**TASK OBJECTIVE**
Show each line of the entries below in which the word "labels" appears.
Top of STUDY MATERIAL
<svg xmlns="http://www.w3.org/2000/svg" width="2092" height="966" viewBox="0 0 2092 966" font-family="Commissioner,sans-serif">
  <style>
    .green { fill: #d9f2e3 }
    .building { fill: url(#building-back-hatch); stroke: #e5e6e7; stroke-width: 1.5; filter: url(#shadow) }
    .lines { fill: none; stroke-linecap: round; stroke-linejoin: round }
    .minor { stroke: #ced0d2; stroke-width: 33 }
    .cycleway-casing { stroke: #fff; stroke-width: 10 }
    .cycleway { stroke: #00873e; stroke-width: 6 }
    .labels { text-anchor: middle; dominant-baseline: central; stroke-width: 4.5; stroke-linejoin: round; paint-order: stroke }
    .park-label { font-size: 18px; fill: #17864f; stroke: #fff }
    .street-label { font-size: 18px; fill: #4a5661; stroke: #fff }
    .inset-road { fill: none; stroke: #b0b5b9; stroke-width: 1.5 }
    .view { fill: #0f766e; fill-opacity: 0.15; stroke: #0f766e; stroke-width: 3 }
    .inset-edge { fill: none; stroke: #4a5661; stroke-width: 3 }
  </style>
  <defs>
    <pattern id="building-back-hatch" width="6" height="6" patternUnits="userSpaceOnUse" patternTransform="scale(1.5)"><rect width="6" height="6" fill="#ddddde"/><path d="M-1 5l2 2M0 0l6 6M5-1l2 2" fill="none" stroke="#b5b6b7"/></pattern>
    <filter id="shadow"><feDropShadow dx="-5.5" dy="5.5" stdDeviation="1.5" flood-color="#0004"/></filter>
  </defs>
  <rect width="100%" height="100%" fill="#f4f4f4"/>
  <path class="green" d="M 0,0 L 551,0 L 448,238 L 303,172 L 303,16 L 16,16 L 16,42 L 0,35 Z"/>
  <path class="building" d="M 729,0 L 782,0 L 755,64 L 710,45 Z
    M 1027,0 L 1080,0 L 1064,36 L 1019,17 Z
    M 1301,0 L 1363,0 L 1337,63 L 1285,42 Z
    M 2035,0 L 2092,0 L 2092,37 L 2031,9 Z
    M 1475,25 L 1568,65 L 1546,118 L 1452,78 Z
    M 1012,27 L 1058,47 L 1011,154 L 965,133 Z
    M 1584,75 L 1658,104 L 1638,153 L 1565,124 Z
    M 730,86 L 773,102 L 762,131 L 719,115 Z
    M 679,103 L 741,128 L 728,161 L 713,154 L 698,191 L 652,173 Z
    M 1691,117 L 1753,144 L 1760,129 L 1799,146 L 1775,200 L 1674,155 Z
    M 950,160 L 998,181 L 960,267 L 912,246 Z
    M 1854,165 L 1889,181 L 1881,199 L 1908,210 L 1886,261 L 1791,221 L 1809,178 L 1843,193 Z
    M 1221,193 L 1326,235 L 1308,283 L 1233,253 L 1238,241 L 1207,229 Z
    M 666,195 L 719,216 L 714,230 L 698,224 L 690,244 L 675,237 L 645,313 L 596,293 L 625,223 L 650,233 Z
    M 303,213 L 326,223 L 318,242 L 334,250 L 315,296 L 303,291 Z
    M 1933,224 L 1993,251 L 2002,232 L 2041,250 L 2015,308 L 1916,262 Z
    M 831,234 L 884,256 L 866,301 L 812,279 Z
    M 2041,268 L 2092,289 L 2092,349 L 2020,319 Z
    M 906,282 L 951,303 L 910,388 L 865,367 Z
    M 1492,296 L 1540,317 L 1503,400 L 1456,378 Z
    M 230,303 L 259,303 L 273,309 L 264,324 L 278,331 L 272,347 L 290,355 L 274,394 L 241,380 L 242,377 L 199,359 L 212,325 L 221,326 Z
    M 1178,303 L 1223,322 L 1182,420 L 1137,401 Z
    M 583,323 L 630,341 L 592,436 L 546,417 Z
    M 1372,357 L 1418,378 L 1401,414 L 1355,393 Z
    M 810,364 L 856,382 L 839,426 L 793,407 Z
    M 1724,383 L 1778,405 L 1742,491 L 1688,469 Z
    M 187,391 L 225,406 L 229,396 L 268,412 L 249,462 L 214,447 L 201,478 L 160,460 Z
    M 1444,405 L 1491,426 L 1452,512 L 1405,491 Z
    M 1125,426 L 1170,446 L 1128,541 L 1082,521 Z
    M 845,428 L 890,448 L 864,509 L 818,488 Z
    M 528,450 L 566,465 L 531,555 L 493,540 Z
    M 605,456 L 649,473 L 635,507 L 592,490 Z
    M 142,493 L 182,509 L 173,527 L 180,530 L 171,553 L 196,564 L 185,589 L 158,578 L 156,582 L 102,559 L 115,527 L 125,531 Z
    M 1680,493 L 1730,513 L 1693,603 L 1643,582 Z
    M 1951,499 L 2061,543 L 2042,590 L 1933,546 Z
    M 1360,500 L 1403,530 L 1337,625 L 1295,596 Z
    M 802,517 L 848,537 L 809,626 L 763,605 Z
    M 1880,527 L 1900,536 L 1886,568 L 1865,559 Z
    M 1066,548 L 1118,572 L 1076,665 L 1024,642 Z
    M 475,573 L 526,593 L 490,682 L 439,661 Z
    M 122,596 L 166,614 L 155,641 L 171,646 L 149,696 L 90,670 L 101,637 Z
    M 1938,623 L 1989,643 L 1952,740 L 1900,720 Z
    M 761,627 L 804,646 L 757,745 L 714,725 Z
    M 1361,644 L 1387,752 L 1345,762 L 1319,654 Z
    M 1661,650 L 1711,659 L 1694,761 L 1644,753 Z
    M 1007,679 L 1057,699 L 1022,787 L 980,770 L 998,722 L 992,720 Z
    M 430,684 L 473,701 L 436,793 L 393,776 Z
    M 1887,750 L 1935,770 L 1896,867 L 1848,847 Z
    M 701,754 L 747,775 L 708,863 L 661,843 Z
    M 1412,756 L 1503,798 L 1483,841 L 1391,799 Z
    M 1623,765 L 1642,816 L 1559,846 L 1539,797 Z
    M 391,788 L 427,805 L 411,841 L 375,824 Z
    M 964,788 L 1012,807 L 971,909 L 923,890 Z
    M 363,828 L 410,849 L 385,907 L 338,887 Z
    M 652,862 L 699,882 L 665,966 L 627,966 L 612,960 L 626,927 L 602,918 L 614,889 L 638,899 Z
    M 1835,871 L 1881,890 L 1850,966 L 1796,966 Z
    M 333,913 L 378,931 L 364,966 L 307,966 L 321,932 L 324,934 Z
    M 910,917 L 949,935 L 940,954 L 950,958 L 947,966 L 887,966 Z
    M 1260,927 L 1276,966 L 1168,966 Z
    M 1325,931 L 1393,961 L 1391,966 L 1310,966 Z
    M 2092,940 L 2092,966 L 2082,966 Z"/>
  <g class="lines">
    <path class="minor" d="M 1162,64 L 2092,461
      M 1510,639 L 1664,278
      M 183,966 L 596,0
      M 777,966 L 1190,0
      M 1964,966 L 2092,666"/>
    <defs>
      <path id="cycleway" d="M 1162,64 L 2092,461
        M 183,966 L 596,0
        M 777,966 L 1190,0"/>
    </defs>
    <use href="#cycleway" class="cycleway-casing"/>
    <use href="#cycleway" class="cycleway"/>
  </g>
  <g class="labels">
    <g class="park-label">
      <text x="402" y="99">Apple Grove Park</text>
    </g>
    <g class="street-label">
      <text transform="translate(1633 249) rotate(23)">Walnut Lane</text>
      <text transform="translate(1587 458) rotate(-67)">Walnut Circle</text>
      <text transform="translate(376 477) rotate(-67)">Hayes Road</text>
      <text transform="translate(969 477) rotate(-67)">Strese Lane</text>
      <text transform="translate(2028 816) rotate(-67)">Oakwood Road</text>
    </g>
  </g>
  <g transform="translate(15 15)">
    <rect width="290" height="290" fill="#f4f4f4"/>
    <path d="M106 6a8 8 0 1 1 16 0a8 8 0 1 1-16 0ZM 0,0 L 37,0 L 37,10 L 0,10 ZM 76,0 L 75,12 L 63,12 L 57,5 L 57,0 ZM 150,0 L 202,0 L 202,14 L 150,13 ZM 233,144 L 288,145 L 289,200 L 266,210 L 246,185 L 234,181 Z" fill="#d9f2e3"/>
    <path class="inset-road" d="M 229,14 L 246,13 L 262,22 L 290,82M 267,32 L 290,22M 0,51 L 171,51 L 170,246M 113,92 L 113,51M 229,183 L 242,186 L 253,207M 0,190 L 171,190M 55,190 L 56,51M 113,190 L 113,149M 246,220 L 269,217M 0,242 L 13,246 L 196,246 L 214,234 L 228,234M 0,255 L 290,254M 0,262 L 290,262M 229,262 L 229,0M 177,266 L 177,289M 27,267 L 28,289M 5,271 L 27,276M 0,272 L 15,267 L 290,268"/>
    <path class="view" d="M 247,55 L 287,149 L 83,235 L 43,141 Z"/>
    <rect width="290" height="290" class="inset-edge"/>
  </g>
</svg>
Bottom of STUDY MATERIAL
**WRITTEN SOLUTION**
    .labels { text-anchor: middle; dominant-baseline: central; stroke-width: 4.5; stroke-linejoin: round; paint-order: stroke }
  <g class="labels">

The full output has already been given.